→ TASK DESCRIPTION:
Apart from the pictures, every line below needs to be reproduced verbatim.

→ INPUT MATERIAL:

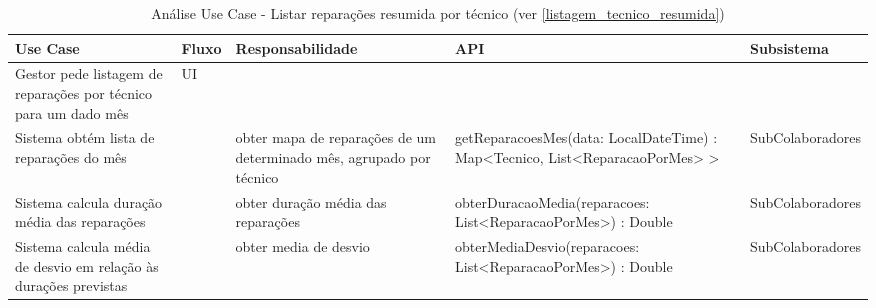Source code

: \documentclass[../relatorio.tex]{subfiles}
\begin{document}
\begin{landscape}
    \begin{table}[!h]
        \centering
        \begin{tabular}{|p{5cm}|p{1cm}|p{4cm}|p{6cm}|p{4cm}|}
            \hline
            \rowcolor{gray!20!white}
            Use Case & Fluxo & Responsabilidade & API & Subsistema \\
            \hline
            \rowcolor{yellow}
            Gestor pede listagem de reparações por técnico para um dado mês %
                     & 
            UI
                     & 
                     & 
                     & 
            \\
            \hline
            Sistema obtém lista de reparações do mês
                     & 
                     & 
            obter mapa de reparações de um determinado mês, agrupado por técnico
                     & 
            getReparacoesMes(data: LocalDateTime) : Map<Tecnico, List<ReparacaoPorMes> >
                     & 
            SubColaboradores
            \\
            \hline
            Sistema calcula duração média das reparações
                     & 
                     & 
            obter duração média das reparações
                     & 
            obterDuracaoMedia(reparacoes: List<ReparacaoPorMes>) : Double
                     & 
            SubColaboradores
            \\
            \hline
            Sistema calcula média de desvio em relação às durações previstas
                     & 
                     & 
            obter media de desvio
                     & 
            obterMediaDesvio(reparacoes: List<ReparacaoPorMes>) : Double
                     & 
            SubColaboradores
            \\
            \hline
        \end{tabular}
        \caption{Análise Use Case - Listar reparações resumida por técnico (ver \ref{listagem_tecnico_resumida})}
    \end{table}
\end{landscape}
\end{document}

→ RESPONSE BOX:
Source code

: \documentclass[../relatorio.tex]{subfiles}
\begin{document}
\begin{landscape}
    \begin{table}[!h]
        \centering
        \begin{tabular}{|p{5cm}|p{1cm}|p{4cm}|p{6cm}|p{4cm}|}
            \hline
            \rowcolor{gray!20!white}
            Use Case & Fluxo & Responsabilidade & API & Subsistema \\
            \hline
            \rowcolor{yellow}
            Gestor pede listagem de reparações por técnico para um dado mês %
                     & 
            UI
                     & 
                     & 
                     & 
            \\
            \hline
            Sistema obtém lista de reparações do mês
                     & 
                     & 
            obter mapa de reparações de um determinado mês, agrupado por técnico
                     & 
            getReparacoesMes(data: LocalDateTime) : Map<Tecnico, List<ReparacaoPorMes> >
                     & 
            SubColaboradores
            \\
            \hline
            Sistema calcula duração média das reparações
                     & 
                     & 
            obter duração média das reparações
                     & 
            obterDuracaoMedia(reparacoes: List<ReparacaoPorMes>) : Double
                     & 
            SubColaboradores
            \\
            \hline
            Sistema calcula média de desvio em relação às durações previstas
                     & 
                     & 
            obter media de desvio
                     & 
            obterMediaDesvio(reparacoes: List<ReparacaoPorMes>) : Double
                     & 
            SubColaboradores
            \\
            \hline
        \end{tabular}
        \caption{Análise Use Case - Listar reparações resumida por técnico (ver \ref{listagem_tecnico_resumida})}
    \end{table}
\end{landscape}
\end{document}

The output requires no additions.